- И все-таки август - достаточно взглянуть на деревья.
- Листья ещё не пожелтели.
- Но изменили цвет. Теперь на них неинтересно смотреть.
Микроавтобус плавно поворачивает на дублёр, на макушке старухи рядом со мной уютно устроился жёлтый березовый лист. Рука тянется в фамильярном жесте, чтобы снять его, но не хочется рушить достоинство, с которым возвышается на своем кресле эта маленькая женщина.
Она - драматическое сопрано. Солистка, сопрано лирико-колотуарное, восседает рядом: внушительный рост, широкие брови и улыбка. Лирическое сопрано едет за нашими спинами - в кукольном гробу, обтянутом бордовой тканью. Самодеятельный хор, голоса которого не замолкали больше половины века, отправился в последнюю короткую гастроль.
- Всю жизнь меня, Зина, раздражает в тебе непримиримость. В конце концов, каждый тянется к искусству, как умеет.
Старомодные музыкальные вкусы: романсы, забытое эстрадное, неведомое народное, царящие в доме дорогой Е., другими быть и не могли. Пела мама. Во Дворце Сьездов, в нарядном бордовом костюме с белым воротничком. А вот фото в Большом театре: в строгом платье у микрофона, с высоко собранными густыми волосами. В доме, конечно, живёт пианино, где терзается гаммами маленький Петя. И у самой подруги сопрано - глубокий голос, без труда забирающийся наверх. Теперь не до песен. Аккуратно сложены мамины вещи, халат висит на законном месте, скучают тапочки у двери. Мама ушла.
Круглый стол накрывали к обеду в комнате, в супнице - рассольник, непременно на почках, как всегда готовили, рассаживались без спешки и ели неторопливо, с прямой спиной. Мама имела привычку рассуждать без осуждения, с вечной тихой иронией, с особенной снисходительностью к слабости, была деликатна и вовсе не замечала мелочей. Её привычка мягко укладывать любые горести в одну короткую точную фразу не раз заставляла нас взрываться хохотом. Как жаль, что я заходила так редко.

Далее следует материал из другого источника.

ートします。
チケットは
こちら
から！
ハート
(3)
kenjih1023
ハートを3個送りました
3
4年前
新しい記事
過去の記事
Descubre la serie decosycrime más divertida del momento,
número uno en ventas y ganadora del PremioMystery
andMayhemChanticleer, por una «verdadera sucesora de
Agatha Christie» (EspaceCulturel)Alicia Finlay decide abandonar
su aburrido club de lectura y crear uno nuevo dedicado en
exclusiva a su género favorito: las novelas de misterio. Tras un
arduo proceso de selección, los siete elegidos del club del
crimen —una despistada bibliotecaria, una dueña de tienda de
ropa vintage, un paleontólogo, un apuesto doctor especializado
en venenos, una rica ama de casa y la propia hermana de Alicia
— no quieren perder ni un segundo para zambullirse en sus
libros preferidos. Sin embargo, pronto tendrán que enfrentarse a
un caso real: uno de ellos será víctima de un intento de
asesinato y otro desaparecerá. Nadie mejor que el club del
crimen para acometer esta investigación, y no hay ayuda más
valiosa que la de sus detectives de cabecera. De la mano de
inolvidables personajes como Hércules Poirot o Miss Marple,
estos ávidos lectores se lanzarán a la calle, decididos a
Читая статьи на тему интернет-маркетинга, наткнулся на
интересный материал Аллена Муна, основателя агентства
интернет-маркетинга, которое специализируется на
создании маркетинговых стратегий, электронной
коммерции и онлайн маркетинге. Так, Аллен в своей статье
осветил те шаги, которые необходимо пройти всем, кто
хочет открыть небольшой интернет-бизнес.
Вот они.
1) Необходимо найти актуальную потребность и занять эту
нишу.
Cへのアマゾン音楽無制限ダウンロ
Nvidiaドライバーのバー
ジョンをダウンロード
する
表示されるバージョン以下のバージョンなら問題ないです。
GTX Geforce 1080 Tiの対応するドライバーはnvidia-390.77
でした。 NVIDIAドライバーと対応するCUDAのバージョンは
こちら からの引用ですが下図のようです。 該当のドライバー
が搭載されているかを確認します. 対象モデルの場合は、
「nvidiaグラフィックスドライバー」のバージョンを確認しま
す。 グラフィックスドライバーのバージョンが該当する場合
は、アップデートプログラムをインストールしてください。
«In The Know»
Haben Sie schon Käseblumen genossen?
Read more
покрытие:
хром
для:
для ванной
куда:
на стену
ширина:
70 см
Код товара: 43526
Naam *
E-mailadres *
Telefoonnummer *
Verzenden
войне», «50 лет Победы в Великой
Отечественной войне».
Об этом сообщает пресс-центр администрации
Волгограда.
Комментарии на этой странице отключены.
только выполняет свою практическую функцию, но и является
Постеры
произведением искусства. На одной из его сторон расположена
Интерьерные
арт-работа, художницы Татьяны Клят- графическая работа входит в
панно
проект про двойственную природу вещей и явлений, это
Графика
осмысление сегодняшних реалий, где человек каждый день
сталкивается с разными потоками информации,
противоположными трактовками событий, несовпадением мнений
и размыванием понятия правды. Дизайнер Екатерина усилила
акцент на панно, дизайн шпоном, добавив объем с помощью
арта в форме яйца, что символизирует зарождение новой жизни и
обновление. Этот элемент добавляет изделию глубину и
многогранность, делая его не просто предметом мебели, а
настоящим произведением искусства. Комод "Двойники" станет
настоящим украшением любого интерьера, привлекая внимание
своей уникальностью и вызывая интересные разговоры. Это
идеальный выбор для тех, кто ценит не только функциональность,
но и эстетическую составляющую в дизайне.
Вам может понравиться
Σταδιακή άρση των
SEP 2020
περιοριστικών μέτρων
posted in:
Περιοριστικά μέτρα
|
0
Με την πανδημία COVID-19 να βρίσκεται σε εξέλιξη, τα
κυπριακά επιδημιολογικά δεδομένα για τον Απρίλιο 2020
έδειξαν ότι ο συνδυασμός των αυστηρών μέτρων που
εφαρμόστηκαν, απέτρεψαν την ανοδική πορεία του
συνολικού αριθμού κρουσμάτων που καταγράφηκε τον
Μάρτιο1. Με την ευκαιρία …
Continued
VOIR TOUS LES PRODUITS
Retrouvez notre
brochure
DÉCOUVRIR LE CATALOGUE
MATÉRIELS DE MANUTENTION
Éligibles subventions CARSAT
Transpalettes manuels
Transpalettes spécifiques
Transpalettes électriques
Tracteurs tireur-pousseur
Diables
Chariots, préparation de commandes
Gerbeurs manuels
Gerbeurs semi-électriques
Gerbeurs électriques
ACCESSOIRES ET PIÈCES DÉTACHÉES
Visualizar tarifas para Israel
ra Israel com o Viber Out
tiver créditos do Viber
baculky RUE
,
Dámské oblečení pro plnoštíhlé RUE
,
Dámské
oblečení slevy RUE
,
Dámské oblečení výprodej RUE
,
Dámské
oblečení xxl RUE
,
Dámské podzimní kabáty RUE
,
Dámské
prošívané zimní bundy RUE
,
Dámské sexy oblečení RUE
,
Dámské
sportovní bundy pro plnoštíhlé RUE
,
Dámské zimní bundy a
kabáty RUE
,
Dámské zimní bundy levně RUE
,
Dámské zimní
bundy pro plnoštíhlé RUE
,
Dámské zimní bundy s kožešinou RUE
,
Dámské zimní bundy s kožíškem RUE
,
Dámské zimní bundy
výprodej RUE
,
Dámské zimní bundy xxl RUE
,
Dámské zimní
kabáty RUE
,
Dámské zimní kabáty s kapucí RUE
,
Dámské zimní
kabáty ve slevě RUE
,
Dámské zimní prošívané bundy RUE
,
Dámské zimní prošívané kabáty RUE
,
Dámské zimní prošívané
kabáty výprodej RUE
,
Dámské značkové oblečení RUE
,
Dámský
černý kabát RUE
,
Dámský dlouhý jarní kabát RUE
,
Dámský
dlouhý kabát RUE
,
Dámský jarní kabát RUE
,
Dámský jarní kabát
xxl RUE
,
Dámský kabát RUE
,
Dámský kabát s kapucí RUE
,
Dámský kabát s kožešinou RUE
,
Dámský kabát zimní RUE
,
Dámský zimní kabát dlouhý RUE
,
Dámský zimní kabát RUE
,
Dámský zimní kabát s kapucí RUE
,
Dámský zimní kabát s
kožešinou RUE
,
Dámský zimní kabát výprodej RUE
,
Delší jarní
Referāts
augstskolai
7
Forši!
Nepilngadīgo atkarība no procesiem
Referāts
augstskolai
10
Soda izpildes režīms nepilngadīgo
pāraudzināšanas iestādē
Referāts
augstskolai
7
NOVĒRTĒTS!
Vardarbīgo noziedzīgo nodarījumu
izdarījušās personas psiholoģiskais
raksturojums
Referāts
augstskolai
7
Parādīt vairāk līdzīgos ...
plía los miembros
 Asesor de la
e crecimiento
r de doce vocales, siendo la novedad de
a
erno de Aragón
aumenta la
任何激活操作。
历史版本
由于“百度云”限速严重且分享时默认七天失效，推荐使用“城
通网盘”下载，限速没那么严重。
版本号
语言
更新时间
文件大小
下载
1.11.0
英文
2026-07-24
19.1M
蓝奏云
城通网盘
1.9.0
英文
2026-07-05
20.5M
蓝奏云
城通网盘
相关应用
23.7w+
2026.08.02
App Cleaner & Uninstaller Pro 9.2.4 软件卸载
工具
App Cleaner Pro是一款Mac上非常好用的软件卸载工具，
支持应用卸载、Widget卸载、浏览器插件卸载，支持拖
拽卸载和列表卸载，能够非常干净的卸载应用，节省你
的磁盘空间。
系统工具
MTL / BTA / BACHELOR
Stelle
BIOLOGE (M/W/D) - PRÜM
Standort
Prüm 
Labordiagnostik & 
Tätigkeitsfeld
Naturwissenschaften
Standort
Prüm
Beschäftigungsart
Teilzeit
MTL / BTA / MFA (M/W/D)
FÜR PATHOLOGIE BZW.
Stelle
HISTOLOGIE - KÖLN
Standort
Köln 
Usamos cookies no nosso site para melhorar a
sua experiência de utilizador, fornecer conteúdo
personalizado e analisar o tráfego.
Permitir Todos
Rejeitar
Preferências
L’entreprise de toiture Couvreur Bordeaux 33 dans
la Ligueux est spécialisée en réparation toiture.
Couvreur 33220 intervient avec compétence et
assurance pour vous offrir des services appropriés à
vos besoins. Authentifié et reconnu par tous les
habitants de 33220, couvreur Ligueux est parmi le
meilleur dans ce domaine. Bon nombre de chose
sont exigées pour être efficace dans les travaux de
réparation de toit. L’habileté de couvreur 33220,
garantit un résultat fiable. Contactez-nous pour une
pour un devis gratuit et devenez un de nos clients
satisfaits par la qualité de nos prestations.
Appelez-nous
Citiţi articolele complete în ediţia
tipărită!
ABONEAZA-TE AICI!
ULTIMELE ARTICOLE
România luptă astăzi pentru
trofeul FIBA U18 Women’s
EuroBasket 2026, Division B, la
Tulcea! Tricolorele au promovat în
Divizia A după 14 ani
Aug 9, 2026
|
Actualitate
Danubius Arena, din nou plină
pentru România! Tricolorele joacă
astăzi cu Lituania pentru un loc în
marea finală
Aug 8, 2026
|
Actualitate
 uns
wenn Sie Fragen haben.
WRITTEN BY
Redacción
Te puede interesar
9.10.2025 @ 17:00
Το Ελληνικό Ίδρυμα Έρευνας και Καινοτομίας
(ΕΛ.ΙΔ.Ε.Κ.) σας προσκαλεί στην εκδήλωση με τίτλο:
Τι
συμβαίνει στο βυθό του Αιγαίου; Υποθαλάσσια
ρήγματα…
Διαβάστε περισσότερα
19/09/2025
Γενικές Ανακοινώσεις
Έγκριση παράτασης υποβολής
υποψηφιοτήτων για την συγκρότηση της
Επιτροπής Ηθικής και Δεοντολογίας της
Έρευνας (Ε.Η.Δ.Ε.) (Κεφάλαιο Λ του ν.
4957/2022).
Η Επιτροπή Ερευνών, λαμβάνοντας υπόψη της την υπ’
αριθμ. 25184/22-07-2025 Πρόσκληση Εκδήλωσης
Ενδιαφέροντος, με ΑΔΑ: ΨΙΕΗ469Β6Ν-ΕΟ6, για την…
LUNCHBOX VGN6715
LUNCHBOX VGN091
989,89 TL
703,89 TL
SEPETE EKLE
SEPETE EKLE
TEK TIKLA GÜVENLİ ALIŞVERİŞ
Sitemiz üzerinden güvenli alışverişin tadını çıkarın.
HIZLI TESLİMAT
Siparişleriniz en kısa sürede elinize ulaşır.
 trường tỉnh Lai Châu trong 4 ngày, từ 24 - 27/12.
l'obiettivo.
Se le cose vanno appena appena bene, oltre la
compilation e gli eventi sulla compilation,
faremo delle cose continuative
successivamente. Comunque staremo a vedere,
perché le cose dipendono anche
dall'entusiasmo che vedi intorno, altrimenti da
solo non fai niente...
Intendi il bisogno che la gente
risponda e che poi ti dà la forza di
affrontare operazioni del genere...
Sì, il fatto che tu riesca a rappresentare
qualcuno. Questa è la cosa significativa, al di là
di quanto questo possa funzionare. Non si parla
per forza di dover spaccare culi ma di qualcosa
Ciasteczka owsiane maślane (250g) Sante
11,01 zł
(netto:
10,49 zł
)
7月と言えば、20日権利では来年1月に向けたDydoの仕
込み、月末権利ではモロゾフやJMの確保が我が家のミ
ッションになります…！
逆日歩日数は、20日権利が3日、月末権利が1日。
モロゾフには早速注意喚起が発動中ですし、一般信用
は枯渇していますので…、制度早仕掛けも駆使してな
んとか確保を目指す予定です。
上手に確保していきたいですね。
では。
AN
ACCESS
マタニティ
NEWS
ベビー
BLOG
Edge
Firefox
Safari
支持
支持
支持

- Человек, оказывается, от рождения до смерти производит до четырёхсот тонн мусора. Есть ради чего жить.
Зал крематория - словно мордорянский замок. Высокий потолок прорезан чёрными осколками светильников. Стены тяжёлые и подвижные, вот-вот прихлопнут тебя как муху. Дорогая Е. стоит широко расставив ноги, с высоко поднятой головой, сосредоточенно кивает прощальной речи. Я вижу, как беспомощно сжимается и разжимается ее ладонь, отведенная за спину, и вижу вдруг, как врач на пороге реанимации кладёт в неё пару тяжелых старинных серёг.
У мамы была чудная манера, беседуя, плавно поворачивать голову. Серьги очень шли к её мягкому профилю. Статная и неторопливая, особенно нравилась она мне, когда упоминала невзначай о прадеде, картежнике и бузотере, об улицах, названий которых уже никто не вспомнит, о затейливых заботах московского быта с предметами, которые больше никому не нужны. Редкий рассказчик, она затейливо и полно обращалась с фразами, обогащая их безо всякого усилия - просто так говорила. Все призраки когда-то большого семейства тут же заселяли комнату, и вот сама она стоит: маленькая девочка под дремучими липами, в башмачках, расклешенном пальто и шапочке с наворотами. Глянешь в угол - а там притаился, неизвестно зачем, потертый, но крепкий полотёр.
- С нами, конечно, тяжело. Мы неприлично долго живём. И все равно мало успеваем. Я только недавно осознала, что все мои любимые поэты не дожили и до пятидесяти.
Я кладу на колени пачку фотографий. Толстая стопка в прозрачном пакете - всё, что осталось от родных моей подруги. Теперь я сижу на месте родственников. Бывшие солистки, вечные подруги - тут же. А вокруг собираются потихоньку мёртвые как живые - молодые, голосистые, влюбленные, полный состав. И, конечно, красавица Катя. Сегодня её день.
Они сидят ещё немного: миниатюрная, черноглазая, драматическое сопрано, и дородная, улыбчивая - сопрано лирико-колотуарное, а затем собираются. Обе, будто бы легко, не сгибаясь, уносят с собой спокойное достоинство, ясный критический ум, чувство юмора и целый город, который на них закончится. Великие московские старухи, певицы, труженицы, барыни без происхождения, одной ногой во времени в форме круга. Острые на язык, подозрительные, бескорыстные, радушные. Мы с подругой беремся за руки. Драматическое сопрано улыбается напоследок:
- Жить обязательно нужно радостно. Иначе чересчур тошно.